The authors of the study that generated this figure conclude that:

 While all three components (eating occasions, energy density, and portion size) have contributed to some extent to 30 year changes in total energy consumption, changes in eating occasions and portion size have accounted for most of the change. These findings suggest a new focus for efforts to reduce energy imbalances in US adults.”

 

I should note that the authors of the study also estimate that total daily caloric consumption has increased by about 570 calories per day in adults over the last 30-40 years.  This value is in the same ball park as the value shown in the first chart from the USDA in the September 3rd post and on the high side of estimates for increased calorie consumption over time.  Again, whatever the estimates it is pretty clear the population as a whole is eating more calories.

 

Is it all fructose?  Is it all sugar?

One idea that is out there is that all of this weight gain is due to increased consumption of high fructose corn syrup.  This is controversial and a review of key studies on the topic has concluded that:

“Fructose does not seem to cause weight gain when it is substituted for other carbohydrates in diets providing similar calories. Free fructose at high doses that provided excess calories modestly increased body weight, an effect that may be due to the extra calories rather than the fructose.”

 What about fast food?

The information above shows pretty clearly that we are eating more and that sugary drinks are part of the problem.   But it is even worse than that.  Here is a summary from a study of fast food consumption and obesity in teenagers.

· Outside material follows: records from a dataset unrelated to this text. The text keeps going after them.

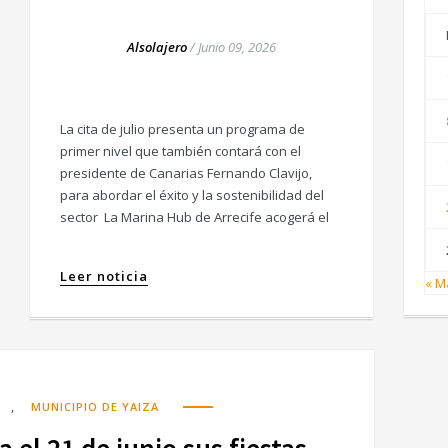
Alsolajero
/
Junio 09, 2026
La cita de julio presenta un programa de
primer nivel que también contará con el
presidente de Canarias Fernando Clavijo,
para abordar el éxito y la sostenibilidad del
sector La Marina Hub de Arrecife acogerá el
Leer noticia
« M
,
MUNICIPIO DE YAIZA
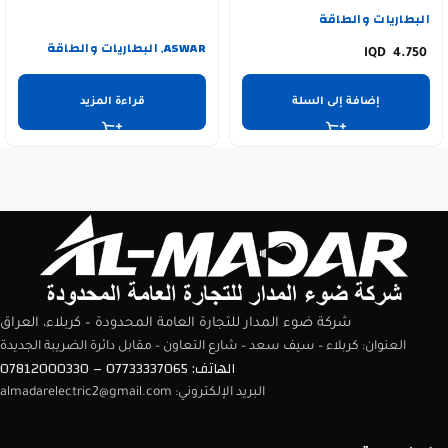
البطاريات والطاقة
ASWAR
البطاريات والطاقة
,
4.750
إضافة إلى السلة
قراءة المزيد
شركة ضوء المدار للتجارة العامة المحدودة – كربلاء، العراق
العنوان: كربلاء – سيف سعد – شارع التعاون – مقابل دائرة الضريبة الجديدة
الهاتف: 07733337065 – 07812000330
البريد الإلكتروني: almadarelectric2@gmail.com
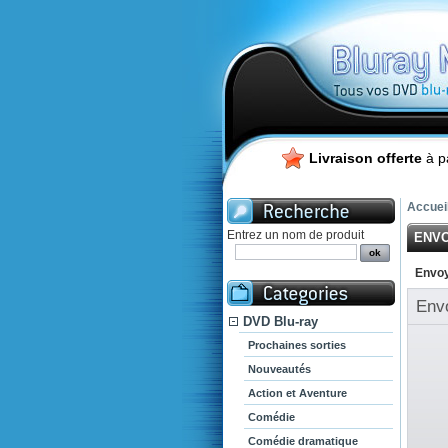
Livraison offerte
à p
Accuei
Entrez un nom de produit
ENVO
Envoy
Env
DVD Blu-ray
Prochaines sorties
Nouveautés
Action et Aventure
Comédie
Comédie dramatique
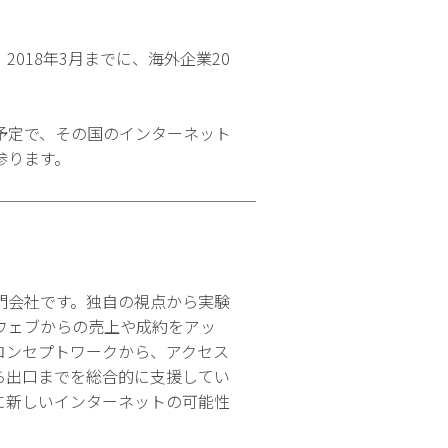
018年3月までに、海外企業20
予定で、その国のインターネット
参ります。
門会社です。独自の視点から実験
ウェブからの売上や成約をアッ
コンセプトワークから、アクセス
ら出口までを総合的に支援してい
に新しいインターネットの可能性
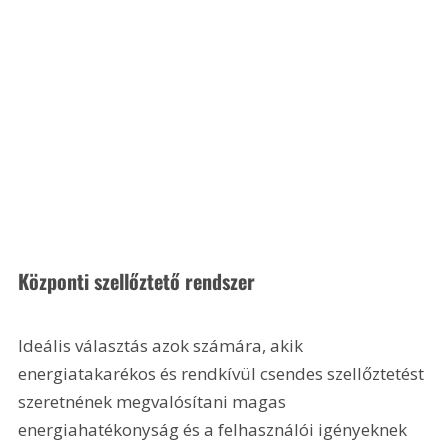
Központi szellőztető rendszer
Ideális választás azok számára, akik 
energiatakarékos és rendkívül csendes szellőztetést 
szeretnének megvalósítani magas 
energiahatékonyság és a felhasználói igényeknek 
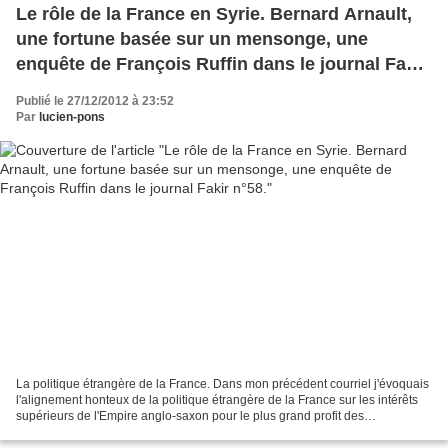
Le rôle de la France en Syrie. Bernard Arnault,
une fortune basée sur un mensonge, une
enquête de François Ruffin dans le journal Fakir
n°58.
Publié le 27/12/2012 à 23:52
Par
lucien-pons
La politique étrangère de la France. Dans mon précédent courriel j'évoquais
l'alignement honteux de la politique étrangère de la France sur les intérêts
supérieurs de l'Empire anglo-saxon pour le plus grand profit des
multinationales qui pillent la planète....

More frequent use of fast-food restaurants that primarily served burgers and french fries was associated with higher risk for overweight/obesity; higher intake of total energy, sugar-sweetened beverages, and fat; and with lower intake of healthful foods and key nutrients. For example, those who reported burger-and-fries restaurant use on three or more occasions per week consumed nearly one additional sugar-sweetened beverage per day compared to those who reported burger-and-fries restaurant use on less than one occasion per week.

 

Summary

The data discussed above was used to give a snapshot of key things contributing to the “supply side” of obesity crises:

  • Bigger portions sizes.
  • More eating occasions.
  • More calories are coming from sugary drinks, but high fructose corn syrup is a problem mainly due to the extra calories.
  • Too much fast food consumption as well as the types of fast foods make a difference.

 

When you see this data you can see why there is a push in places like New York City to limit the portion sizes for sugary drinks.  My personal opinion is that while there may also be subtle differences in metabolism and all calories may not in fact be created equally, these issues are likely “small potatoes” when you consider the magnitude of the overeating problem.  So, the message is eat less per serving, eat less often, and carefully monitor how often and what kind of fast food you eat.  In future posts I will explore why this is so hard to do.